▼

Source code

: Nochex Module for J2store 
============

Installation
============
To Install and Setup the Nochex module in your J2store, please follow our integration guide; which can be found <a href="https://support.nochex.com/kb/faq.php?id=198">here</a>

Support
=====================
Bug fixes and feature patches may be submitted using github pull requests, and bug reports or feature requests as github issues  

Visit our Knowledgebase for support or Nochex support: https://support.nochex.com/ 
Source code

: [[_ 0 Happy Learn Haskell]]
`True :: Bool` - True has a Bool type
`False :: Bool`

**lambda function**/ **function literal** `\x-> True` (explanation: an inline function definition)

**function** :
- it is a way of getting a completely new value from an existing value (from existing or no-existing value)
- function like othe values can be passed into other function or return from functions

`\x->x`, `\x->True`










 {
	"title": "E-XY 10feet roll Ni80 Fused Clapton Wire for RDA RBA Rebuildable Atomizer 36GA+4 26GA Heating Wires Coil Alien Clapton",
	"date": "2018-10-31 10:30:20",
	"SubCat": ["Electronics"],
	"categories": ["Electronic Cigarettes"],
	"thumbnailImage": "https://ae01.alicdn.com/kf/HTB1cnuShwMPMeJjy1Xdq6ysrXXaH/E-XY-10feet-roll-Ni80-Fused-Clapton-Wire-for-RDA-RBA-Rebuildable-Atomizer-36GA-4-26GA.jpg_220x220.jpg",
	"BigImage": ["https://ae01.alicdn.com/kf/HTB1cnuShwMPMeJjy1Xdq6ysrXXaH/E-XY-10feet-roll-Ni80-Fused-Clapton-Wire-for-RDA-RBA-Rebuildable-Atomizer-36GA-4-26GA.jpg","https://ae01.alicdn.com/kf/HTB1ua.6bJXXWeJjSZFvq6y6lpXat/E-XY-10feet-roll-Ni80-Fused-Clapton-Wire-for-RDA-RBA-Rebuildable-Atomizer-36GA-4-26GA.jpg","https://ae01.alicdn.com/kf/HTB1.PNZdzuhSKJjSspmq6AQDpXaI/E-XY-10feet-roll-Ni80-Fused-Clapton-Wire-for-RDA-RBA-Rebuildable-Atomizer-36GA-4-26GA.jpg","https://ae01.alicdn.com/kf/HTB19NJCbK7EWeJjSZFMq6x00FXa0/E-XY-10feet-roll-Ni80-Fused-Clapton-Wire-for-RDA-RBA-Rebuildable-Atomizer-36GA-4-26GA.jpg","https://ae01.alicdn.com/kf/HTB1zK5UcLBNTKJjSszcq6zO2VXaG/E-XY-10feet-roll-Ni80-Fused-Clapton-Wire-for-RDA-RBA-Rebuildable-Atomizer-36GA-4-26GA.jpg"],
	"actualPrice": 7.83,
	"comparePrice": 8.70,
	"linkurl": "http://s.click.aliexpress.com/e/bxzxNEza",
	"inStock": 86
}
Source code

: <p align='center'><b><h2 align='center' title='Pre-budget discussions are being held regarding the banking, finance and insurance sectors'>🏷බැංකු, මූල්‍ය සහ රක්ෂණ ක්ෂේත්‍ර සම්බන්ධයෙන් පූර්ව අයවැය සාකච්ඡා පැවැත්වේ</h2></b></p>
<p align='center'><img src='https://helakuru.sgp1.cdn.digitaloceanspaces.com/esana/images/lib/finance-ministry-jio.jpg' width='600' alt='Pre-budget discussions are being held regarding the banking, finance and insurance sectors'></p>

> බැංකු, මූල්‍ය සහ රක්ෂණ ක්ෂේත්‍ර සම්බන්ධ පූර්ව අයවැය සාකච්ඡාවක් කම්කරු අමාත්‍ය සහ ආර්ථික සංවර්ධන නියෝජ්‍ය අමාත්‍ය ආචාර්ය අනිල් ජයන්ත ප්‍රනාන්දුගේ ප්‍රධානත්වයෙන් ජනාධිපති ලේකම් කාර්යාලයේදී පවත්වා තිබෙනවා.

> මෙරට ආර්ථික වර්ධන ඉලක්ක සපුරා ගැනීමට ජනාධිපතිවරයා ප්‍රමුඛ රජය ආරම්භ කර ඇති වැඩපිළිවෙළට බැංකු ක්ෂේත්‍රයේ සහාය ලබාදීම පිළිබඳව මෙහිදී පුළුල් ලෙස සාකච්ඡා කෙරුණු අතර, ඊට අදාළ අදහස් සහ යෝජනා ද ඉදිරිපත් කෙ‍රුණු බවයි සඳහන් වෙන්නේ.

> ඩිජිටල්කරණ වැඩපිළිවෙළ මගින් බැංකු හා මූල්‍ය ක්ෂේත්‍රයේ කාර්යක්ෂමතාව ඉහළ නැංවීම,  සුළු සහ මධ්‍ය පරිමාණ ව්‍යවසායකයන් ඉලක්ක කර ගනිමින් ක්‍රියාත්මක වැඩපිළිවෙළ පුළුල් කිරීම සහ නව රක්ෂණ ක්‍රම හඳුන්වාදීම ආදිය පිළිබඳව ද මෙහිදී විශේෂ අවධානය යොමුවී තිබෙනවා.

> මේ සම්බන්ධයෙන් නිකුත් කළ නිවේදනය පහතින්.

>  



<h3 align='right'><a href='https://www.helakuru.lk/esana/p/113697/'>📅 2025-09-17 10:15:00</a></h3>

▲

◆ What is required:
What lines above contain "function"? Copy them out.

◆ Solution to this task:
**lambda function**/ **function literal** `\x-> True` (explanation: an inline function definition)
**function** :
- function like othe values can be passed into other function or return from functions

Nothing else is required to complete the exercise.